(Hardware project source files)

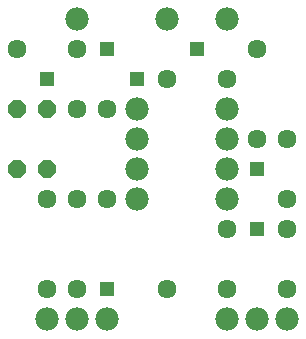
<source format=gts>
G75*
%MOIN*%
%OFA0B0*%
%FSLAX25Y25*%
%IPPOS*%
%LPD*%
%AMOC8*
5,1,8,0,0,1.08239X$1,22.5*
%
%ADD10C,0.06343*%
%ADD11OC8,0.06000*%
%ADD12C,0.07800*%
%ADD13R,0.04762X0.04762*%
D10*
X0084627Y0050337D03*
X0094627Y0050337D03*
X0124627Y0050337D03*
X0144627Y0050337D03*
X0164627Y0050337D03*
X0164627Y0070337D03*
X0164627Y0080337D03*
X0144627Y0070337D03*
X0104627Y0080337D03*
X0094627Y0080337D03*
X0084627Y0080337D03*
X0094627Y0110337D03*
X0104627Y0110337D03*
X0124627Y0120337D03*
X0144627Y0120337D03*
X0154627Y0130337D03*
X0154627Y0100337D03*
X0164627Y0100337D03*
X0094627Y0130337D03*
X0074627Y0130337D03*
D11*
X0074627Y0110337D03*
X0084627Y0110337D03*
X0084627Y0090337D03*
X0074627Y0090337D03*
D12*
X0084627Y0040337D03*
X0094627Y0040337D03*
X0104627Y0040337D03*
X0144627Y0040337D03*
X0154627Y0040337D03*
X0164627Y0040337D03*
X0144627Y0080337D03*
X0144627Y0090337D03*
X0144627Y0100337D03*
X0144627Y0110337D03*
X0114627Y0110337D03*
X0114627Y0100337D03*
X0114627Y0090337D03*
X0114627Y0080337D03*
X0124627Y0140337D03*
X0144627Y0140337D03*
X0094627Y0140337D03*
D13*
X0104627Y0130337D03*
X0114627Y0120337D03*
X0134627Y0130337D03*
X0084627Y0120337D03*
X0154627Y0090337D03*
X0154627Y0070337D03*
X0104627Y0050337D03*
M02*

</source>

▶ [Written task]:
For this exercise, please output exactly the lines above starting at the line with "X0124627Y0120337D03*" and ending at the line with "X0144627Y0110337D03*", ends included.

▶ [Problem solution]:
X0124627Y0120337D03*
X0144627Y0120337D03*
X0154627Y0130337D03*
X0154627Y0100337D03*
X0164627Y0100337D03*
X0094627Y0130337D03*
X0074627Y0130337D03*
D11*
X0074627Y0110337D03*
X0084627Y0110337D03*
X0084627Y0090337D03*
X0074627Y0090337D03*
D12*
X0084627Y0040337D03*
X0094627Y0040337D03*
X0104627Y0040337D03*
X0144627Y0040337D03*
X0154627Y0040337D03*
X0164627Y0040337D03*
X0144627Y0080337D03*
X0144627Y0090337D03*
X0144627Y0100337D03*
X0144627Y0110337D03*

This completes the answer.